Celebrating Hispanic Heritage Month
What is Hispanic Heritage Month and Who is it About?
The United States of America dedicates a month (September 15th-October 15th) to honor the contributions of Americans whose ancestors came from Spain, Mexico, the Caribbean, and Central and South America. Before we go further into learning about this month, we have to learn the details behind the word “Hispanic”. What does Hispanic really mean? There are some people who distinguish themselves between being Latino/Latinx versus Hispanic.
Being Hispanic relates to being from a Spanish-speaking country of origin, so this term is relatable for those who can trace their origin back from Spain or Latin America. The key thing to be aware of is that not every country in the listed regions are Spanish speaking. For example, Brazil resides in South America but it is predominantly a Portuguese-speaking country. Latino/Latinx people, however, are people who trace their origins from Latin America (Central America, South America, Mexico, and the Caribbean) and speak any of the Romance languages (Spanish, French, Portuguese, etc.), which does include Brazil.
Regardless of these two differences, when the U.S. Census Bureau asks a person in their questionnaire “is this person of Hispanic, Latino, or Spanish origin?” They let each person identify however they want to identify. This is like the approach of the holiday. Those who identify as Hispanic, Latino or both can choose to be a considered part of this celebration or not due to the open definition of the people who it intends to raise awareness for: “ancestors who came from Spain, Mexico, the Caribbean, and Central and South America.” This also includes those who are a part of the Latinx community as well!
Why is This Month Important?
For people who do not identify as Latinx or Hispanic, this month is a good opportunity to learn about and celebrate cultures that are different from your own.
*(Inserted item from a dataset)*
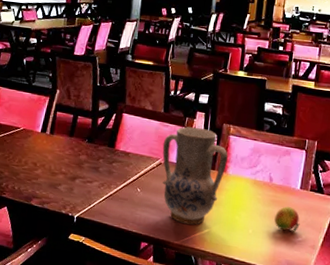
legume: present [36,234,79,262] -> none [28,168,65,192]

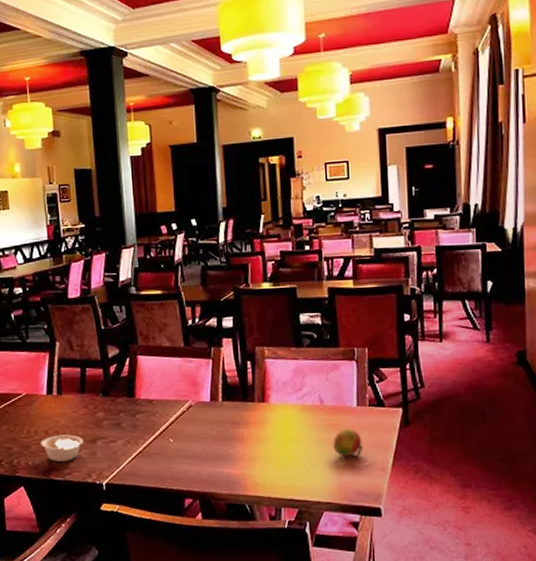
legume: none [28,168,65,192] -> present [40,435,83,462]
vase: present [162,126,228,225] -> none [189,357,268,469]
In 1968, Hispanic heritage month was created by President Johnson and it was originally celebrated for a week. It still recognized the contributions of the Hispanic culture. But, in 1988, President Reagan expanded the celebration to a whole month to cover a span that includes the Independence days for a group of Latin American countries: Costa Rica, El Salvador, Guatemala, Honduras, Nicaruaga, Mexico, and Chile.
Spotlight: Ballet Hispánico
Ballet Hispanico is a dance company based in New York City that celebrates the Hispanic and Latino culture. “Ballet Hispánico brings communities together to celebrate and explore Latino cultures through innovative dance productions, transformative dance training, and community engagement.” Their mission truly reflects everything they do. It was founded by Tina Ramirez and was intended to be a performing arts troupe in 1970. The dancers were originally Flamenco dancers. Ramirez served as the artistic director until 209 when Eduardo Vilaro stepped into her role.
Today, Ballet Hispánico is a fusion of Ballet, contemporary dance, and variations of Latin dances including salsa, merengue, cha-cha-cha, mambo, and Samba. This company teaches audiences about Latino subcultures through their performances. The company engages undeserved communities with the use of arts partnerships like arts in education and performing in schools to highlight Latino culture through dance.
Since Vilaro’s leadership, there is an increased fusion of contemporary dance and ballet with in their dance pieces. Vilaro’s vision reflects the Latino and Hispanic cultures evolving. As the cultures evolve he wants the dance performances to reflect the evolution while still honoring the Latin and Hispanic roots.
“Culture’s not static. Culture, and especially immigrant culture, fuses with the American culture… it adds to the fabric of our nation.”
What Does Ballet Hispánico Look Like Today?
The main influences that often reflect the dance depends on who choreographs the piece itself. According to Vilaro, each dance can be a reflection of the choreographers’ cultural background. Therefore, some pieces are based on someone’s experience of being caught between two cultures. Some pieces are based on modern takes on classics like the musical Carmen. Other pieces addresses the Latinx experience involving discrimination, gender roles, stereotypes, and today’s changing climate. Regardless of who choreographed a piece, there is something for everyone.